Seitenauszug:
Bedeutung der Elektromobilität für die Galvano- und Oberflächentechnik

Die Automobilindustrie befindet sich in einem fundamentalen Strukturwandel. Hauptthema ist neben der Digitalisierung bzw. dem autonomen Fahren und dem allgemeinen Mobilitätswandel die Elektromobilität, also der Wandel der Antriebstechnologie, weg vom Verbrennungsmotor hin zu einem Elektroantrieb. Wichtigster Treiber hierfür sind die von der EU beschlossenen Emissionsvorgaben für Neufahrzeuge, die immer niedrigere Grenzwerte für den CO2-Ausstoß der Fahrzeugflotten festschreiben. Die Vorgaben sind jedoch mit klassischen Antriebsformen nicht zu erreichen. Vor dem Hintergrund der knappen Zeit, bis empfindliche Strafzahlungen bei Nichteinhaltung drohen, konzentrieren sich die Hersteller aktuell vornehmlich auf die Entwicklung von batteriebetriebenen E-Fahrzeugen.
Der Trend zur Elektromobilität ist zwar nicht weltweit gleich ausgeprägt, aber vor allem in China, dem weltweit größten Automobilproduzenten und Wachstumsmotor für die Autoindustrie, hat sich aufgrund staatlicher Förderung ebenfalls ein starker Markt für E-Mobile entwickelt.
Technologische Herausforderungen
Verschiedene Wege führen zur Elektrifizierung des Fahrzeugs. Zu unterscheiden sind hier Hybride, die für den Antrieb einen herkömmlichen Verbrennungsmotor mit einem Elektromotor und einer kompakten Hochleistungsbatterie verbinden, Plug-in-Hybride mit einem kombinierten Antrieb aus Verbrennungsmotor und E-Maschine sowie einer über das Stromnetz aufladbaren Batterie und reine, batteriebetriebene Elektromotoren. Bei den reinelektrischen Fahrzeugen ist weiterhin zu unterscheiden zwischen den „Battery Electric Vehicles“ (BEV), die über ein Ladekabel aufgeladen werden, und den „Fuel Cell Electric Vehicles“ (FCEV), die mit Wasserstoff betankt werden, der in der an Bord befindlichen Brennstoffzelle den Strom für die Elektromotoren produziert.
Neben einer besseren Umweltbilanz müssen die neuen Technologien gleichzeitig dieselbe oder sogar eine bessere Performance aufweisen, als die herkömmlichen, um konkurrenzfähig zu bleiben. Bereits 1899 gab es vollelektrische Fahrzeuge, die sich aber nicht durchgesetzt haben. Die damaligen Probleme waren mehr oder weniger die gleichen wie heute:
Anforderungen an die Oberflächentechnik
Die Elektromobilität ist mit einem Wegfall verschiedener Komponenten verbunden, gleichzeitig kommen aber auch einige hinzu, denn es besteht ein zunehmender Bedarf an elektrischen und elektronischen Komponenten wie elektrische Antriebsmotoren, Batterien, Ladesysteme, Sensoren, Steuerungstechnik und Steckverbinder. Verdeutlicht wird dieser Trend durch die aktuelle Verknappung an Halbleitern und Chips, die in der Automobilindustrie derzeit zu Produktionsausfällen führt.

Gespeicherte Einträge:

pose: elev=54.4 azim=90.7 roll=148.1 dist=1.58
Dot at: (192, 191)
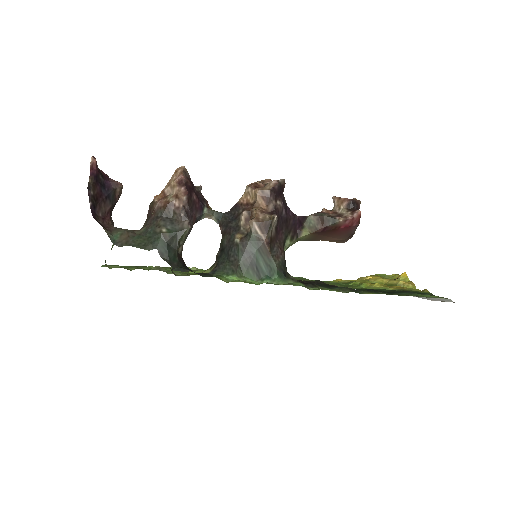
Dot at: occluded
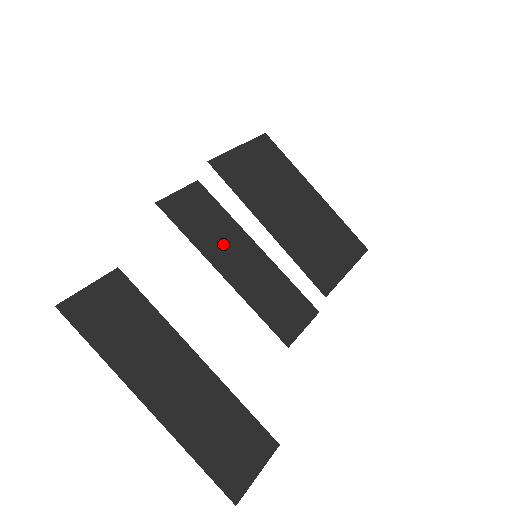
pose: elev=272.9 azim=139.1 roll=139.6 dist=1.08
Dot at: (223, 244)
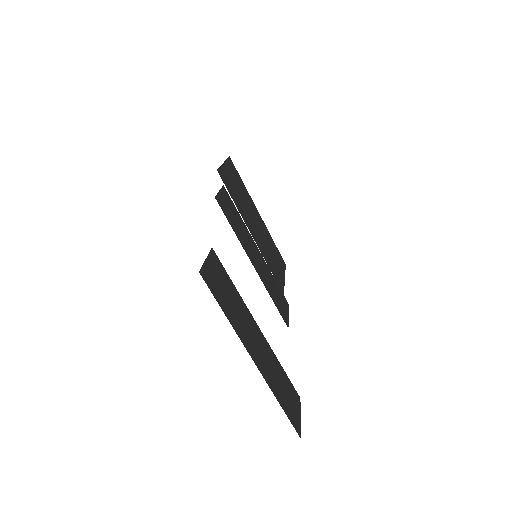
Dot at: (247, 242)
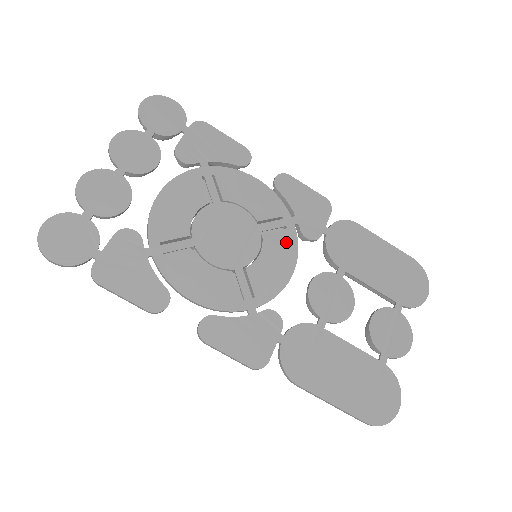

Aufgaben im Überblick:
1 > Was nennt der Seitenauszug zur Elektromobilität als wichtigsten Treiber für den Wandel der Antriebstechnologie?
2 > Ändere in den Einträgen von der Zeile mit „pose: elev=272.9 azim=139.1“ bis zum Ende der Einträge, beides eingeschlossen, „dist“ in „Abstand“. Gib nur diese Zeilen ohne die Bilder wieder.

Lösungen im Überblick:
1 > Die von der EU beschlossenen Emissionsvorgaben für Neufahrzeuge.

2 >
pose: elev=272.9 azim=139.1 roll=139.6 Abstand=1.08
Dot at: (223, 244)
Dot at: (247, 242)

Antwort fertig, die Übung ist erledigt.